Federal courts—including an appeals court panel, acting unanimously—three times ruled in NTEU’s favor that DHS efforts to gut employee collective bargaining, due process and appeal rights are illegal and cannot be implemented.

The appeals court was particularly direct in its rejection of the DHS personnel rules, calling the department’s labor relations scheme a “flagrant departure” from the meaning of collective bargaining and therefore “utterly unreasonable.”

For more than two years, NTEU worked diligently with DHS and the Office of Personnel Management, seeking to craft a set of personnel regulations that would provide DHS with certain operational flexibilities it said it needed while at the same time recognizing and respecting the abilities, experience and commitment of its employees and preserving their rights.

In the end, however, DHS put in place rules that would have effectively stripped employees of their collective bargaining and other key rights, in direct contravention of the will of Congress as expressed in the law establishing the department. The 2002 Homeland Security Act (HSA) specifies that any personnel system adopted by DHS must “ensure” employees’ collective bargaining rights.

NTEU served as lead counsel for a coalition of other DHS unions, performing all the legal research, writing all the briefs and presenting all the oral arguments. Initially, in federal District Court for the District of Columbia, NTEU secured an injunction preventing the implementation of the rules by DHS—and then, when DHS sought to have that injunction narrowed, NTEU successfully defended that ruling in a follow-up proceeding.

DHS took the matter to the U.S. Court of Appeals for the District of Columbia Circuit, where a three-judge panel received briefs and later heard oral argument.
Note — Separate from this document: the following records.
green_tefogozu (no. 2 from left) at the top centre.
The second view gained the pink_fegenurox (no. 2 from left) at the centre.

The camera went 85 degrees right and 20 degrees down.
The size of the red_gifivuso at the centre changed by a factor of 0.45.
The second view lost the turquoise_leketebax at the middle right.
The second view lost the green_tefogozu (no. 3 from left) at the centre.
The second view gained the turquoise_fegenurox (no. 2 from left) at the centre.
Its decision not only upheld the lower court’s injunction, it significantly broadened that ruling by rejecting a DHS effort to restrict the scope of matters subject to bargaining.
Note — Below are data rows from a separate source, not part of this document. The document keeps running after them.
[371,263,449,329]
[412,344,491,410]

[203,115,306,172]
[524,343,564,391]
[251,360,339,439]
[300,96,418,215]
Throughout these proceedings, President Kelley has emphasized the importance of NTEU’s work on this case to every federal employee, noting that this administration had made clear its intention to extend the restrictive rules in DHS and a set of similar rules impacting Department of Defense employees to every governmental agency.

“NTEU has said from the establishment of DHS,” Kelley said, “that its mission can be accomplished without compromising the rights of its employees—and, in fact, that has been the case for the past few years.” She added: “The dedicated men and women of DHS welcome the opportunity to contribute their energy and expertise to continuing to secure this country while retaining their longstanding rights.”

NTEU is the largest independent federal union, representing some 150,000 federal workers in 30 agencies and departments.